Support the Minister

Almost a decade has passed since the horrors of canned hunting were first exposed to the world. Brought to our attention with shocking images of caged lions being shot from close range by shameless hunters and their clients, few could have imagined back then that these scenes were in fact not an isolated incident, but rather the beginning of a dark and disgraceful period for South Africa’s wildlife industry. I for one expected these scenes to galvanize the wildlife community, hunting bodies and the authorities to act. Instead, an apparent lack of will (or was it tacit approval in some quarters?) during the ensuing years brought indecision and no clampdown of any sort. Yes, there were official statements of disapproval from DEAT and various hunting bodies, but nothing concrete and constructive to stop the industry flourishing into a multi million dollar one. Emboldened by this display of inertia, a second horror began unfolding. Those involved began establishing large breeding facilities and farms, predominately in the provinces of Free State, Limpopo, North West and Gauteng, to supply the trophy hunters and the animal traders with a sufficient number of captive bred predators.

I have been closely monitoring these industries over the last five years, much of which has been reported through this magazine. It has been an awful task, made all the worse by nagging doubts of whether it would ever be possible to have these practices stopped. Without fail, after leaving every property, my mind would swirl with images of caged predators pacing a maze of wire fencing, and the pack of lies I had just been fed by the owner or guide. The result would be wild swings of reason between absolute outrage and an attempt to understand a chosen livelihood based on an entrenched hunting culture justified by perverse borrowings from the language of conservation and sustainable utilization. Inevitably, I was always left with same conclusion; that of doubting the possibility of any change.

But I now find myself thinking and believing differently. For the first time, and based on the actions and words of Marthinus van Schalkwyk, the Minister of Environmental Affairs and Tourism, I firmly believe there is hope for a full ban on canned hunting and major restrictions to be placed on those wanting to breed large predators. These measures are also likely to be accompanied by stricter regulations governing the hunting industry and the wildlife management industries in general. Why my change in heart? Firstly, Van Schalkwyk has seemingly recognized these industries for what they are, secondly he has accepted that there are major structural, operational and regulatory deficiencies in the hunting industry in general and thirdly, he appointed a ‘Panel of Experts’ earlier this year to review all of the above.

The Minister must be applauded for taking such a proactive stance, but more importantly, he and the Panel of Experts should now be given full support during this period when the laws and regulations are being formulated. The Panel has completed their work and these findings have been delivered to the Minister for review. With regards to canned hunting and the captive breeding of wildlife, the main recommendations of the panel are as follows:

  • “In general, the practice of hunting captive bred animals should not be allowed”.
  • “The Panel recommends that the Minister place a ban on the import of all alien species for hunting purposes”.
+++
## What to work on:
A - In the article on canned hunting, which provinces are named as the main locations of the large breeding facilities and farms?
B - Reproduce word for word the passage of the canned hunting article from "But I now find" to "of the above.".

## Records from a dataset:
+++
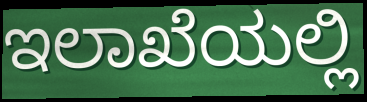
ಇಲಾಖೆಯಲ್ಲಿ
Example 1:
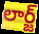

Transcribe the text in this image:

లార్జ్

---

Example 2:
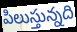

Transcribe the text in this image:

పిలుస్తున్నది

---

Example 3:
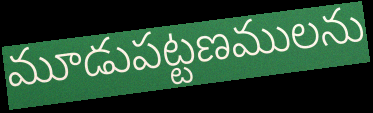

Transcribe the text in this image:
+++
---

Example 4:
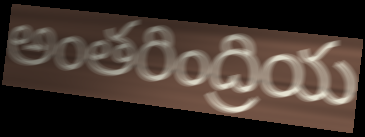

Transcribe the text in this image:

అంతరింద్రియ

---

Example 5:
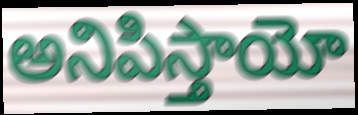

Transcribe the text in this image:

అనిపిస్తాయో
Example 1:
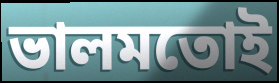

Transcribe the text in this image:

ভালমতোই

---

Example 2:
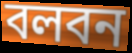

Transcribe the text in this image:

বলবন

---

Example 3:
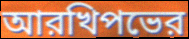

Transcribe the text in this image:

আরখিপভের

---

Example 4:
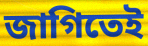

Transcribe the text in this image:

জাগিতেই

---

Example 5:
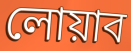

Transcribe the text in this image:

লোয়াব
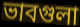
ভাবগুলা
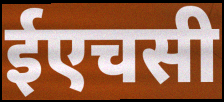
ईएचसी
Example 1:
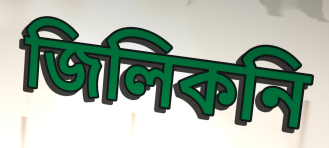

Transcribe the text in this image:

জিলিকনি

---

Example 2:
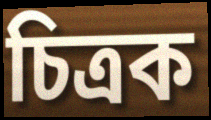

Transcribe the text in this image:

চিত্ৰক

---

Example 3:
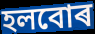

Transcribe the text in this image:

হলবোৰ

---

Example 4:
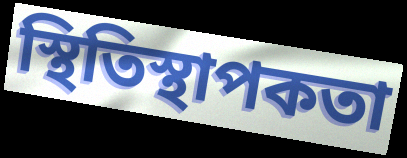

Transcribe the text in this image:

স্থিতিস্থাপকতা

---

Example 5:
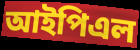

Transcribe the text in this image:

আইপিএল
+++
## Answers to the tasks:
A - Free State, Limpopo, North West and Gauteng.

B -
But I now find myself thinking and believing differently. For the first time, and based on the actions and words of Marthinus van Schalkwyk, the Minister of Environmental Affairs and Tourism, I firmly believe there is hope for a full ban on canned hunting and major restrictions to be placed on those wanting to breed large predators. These measures are also likely to be accompanied by stricter regulations governing the hunting industry and the wildlife management industries in general. Why my change in heart? Firstly, Van Schalkwyk has seemingly recognized these industries for what they are, secondly he has accepted that there are major structural, operational and regulatory deficiencies in the hunting industry in general and thirdly, he appointed a ‘Panel of Experts’ earlier this year to review all of the above.